=== Task to complete ===
Transcribe, starting at the line with "of what we do" and ending at the line with "website is online – containing info", every line of the material below exactly, but leave out the pictures and anything outside that span.

=== Given entries ===
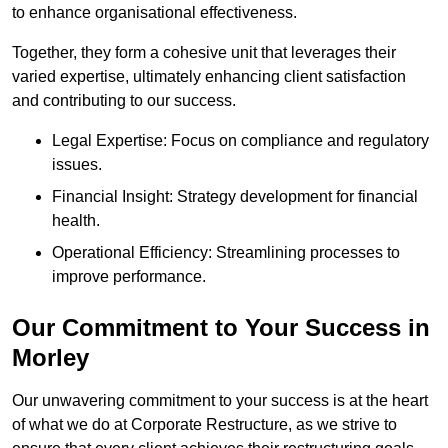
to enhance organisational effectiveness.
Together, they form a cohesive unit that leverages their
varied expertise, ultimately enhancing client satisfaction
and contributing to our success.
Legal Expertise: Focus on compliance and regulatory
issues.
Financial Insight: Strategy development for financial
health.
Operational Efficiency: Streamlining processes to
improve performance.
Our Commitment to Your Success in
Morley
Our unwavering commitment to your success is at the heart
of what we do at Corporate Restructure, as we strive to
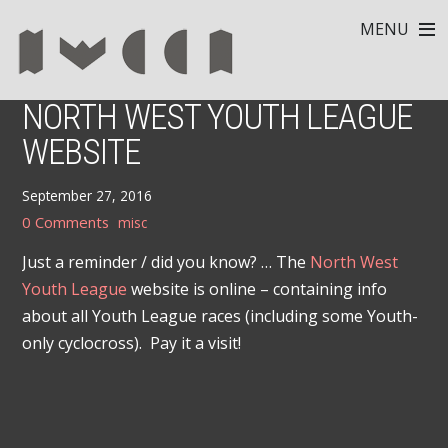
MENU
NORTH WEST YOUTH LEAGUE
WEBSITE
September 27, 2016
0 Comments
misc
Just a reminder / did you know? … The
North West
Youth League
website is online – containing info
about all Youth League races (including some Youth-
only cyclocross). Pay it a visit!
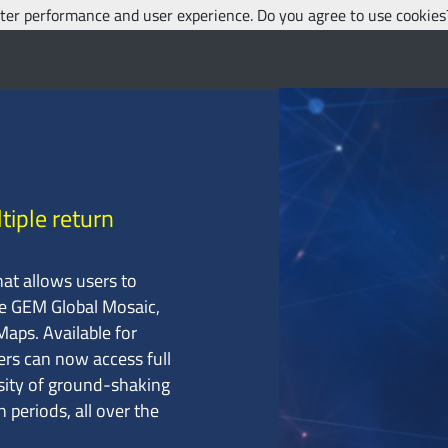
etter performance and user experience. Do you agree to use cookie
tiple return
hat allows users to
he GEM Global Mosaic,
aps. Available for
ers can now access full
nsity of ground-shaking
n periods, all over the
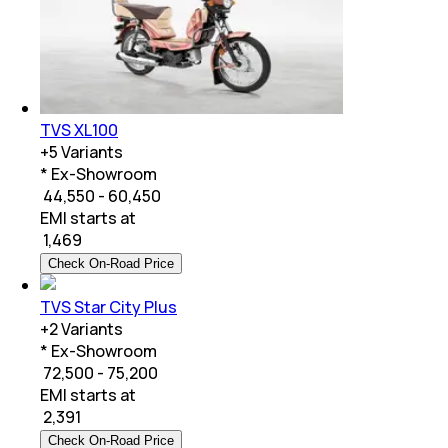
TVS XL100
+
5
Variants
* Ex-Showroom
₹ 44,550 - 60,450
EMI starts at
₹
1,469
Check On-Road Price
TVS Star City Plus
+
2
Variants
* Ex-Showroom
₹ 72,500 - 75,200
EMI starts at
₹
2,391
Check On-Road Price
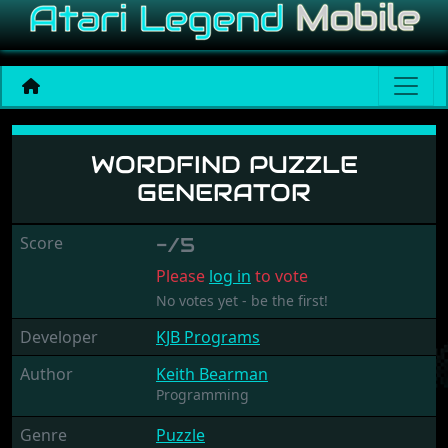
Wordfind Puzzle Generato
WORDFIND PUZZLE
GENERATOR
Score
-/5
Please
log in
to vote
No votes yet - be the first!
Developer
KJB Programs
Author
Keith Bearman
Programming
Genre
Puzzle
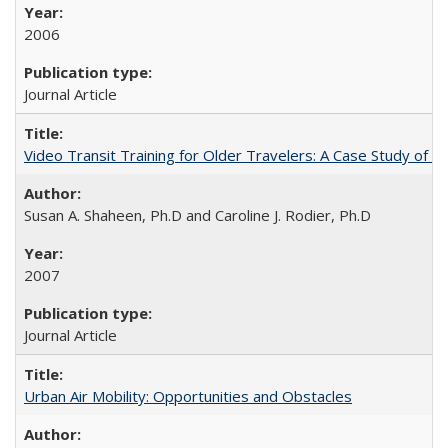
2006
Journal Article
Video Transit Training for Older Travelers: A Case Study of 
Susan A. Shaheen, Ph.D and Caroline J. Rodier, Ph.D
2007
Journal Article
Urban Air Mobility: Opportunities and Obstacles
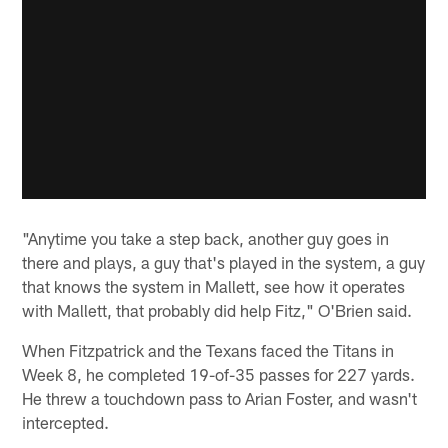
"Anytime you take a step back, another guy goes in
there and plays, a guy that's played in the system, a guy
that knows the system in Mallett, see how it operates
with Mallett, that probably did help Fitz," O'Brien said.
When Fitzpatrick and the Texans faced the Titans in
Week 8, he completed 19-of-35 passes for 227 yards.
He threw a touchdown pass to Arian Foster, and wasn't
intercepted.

=== Response below ===
of what we do at Corporate Restructure, as we strive to
MENU
NORTH WEST YOUTH LEAGUE
WEBSITE
September 27, 2016
0 Comments
misc
Just a reminder / did you know? … The
North West
Youth League
website is online – containing info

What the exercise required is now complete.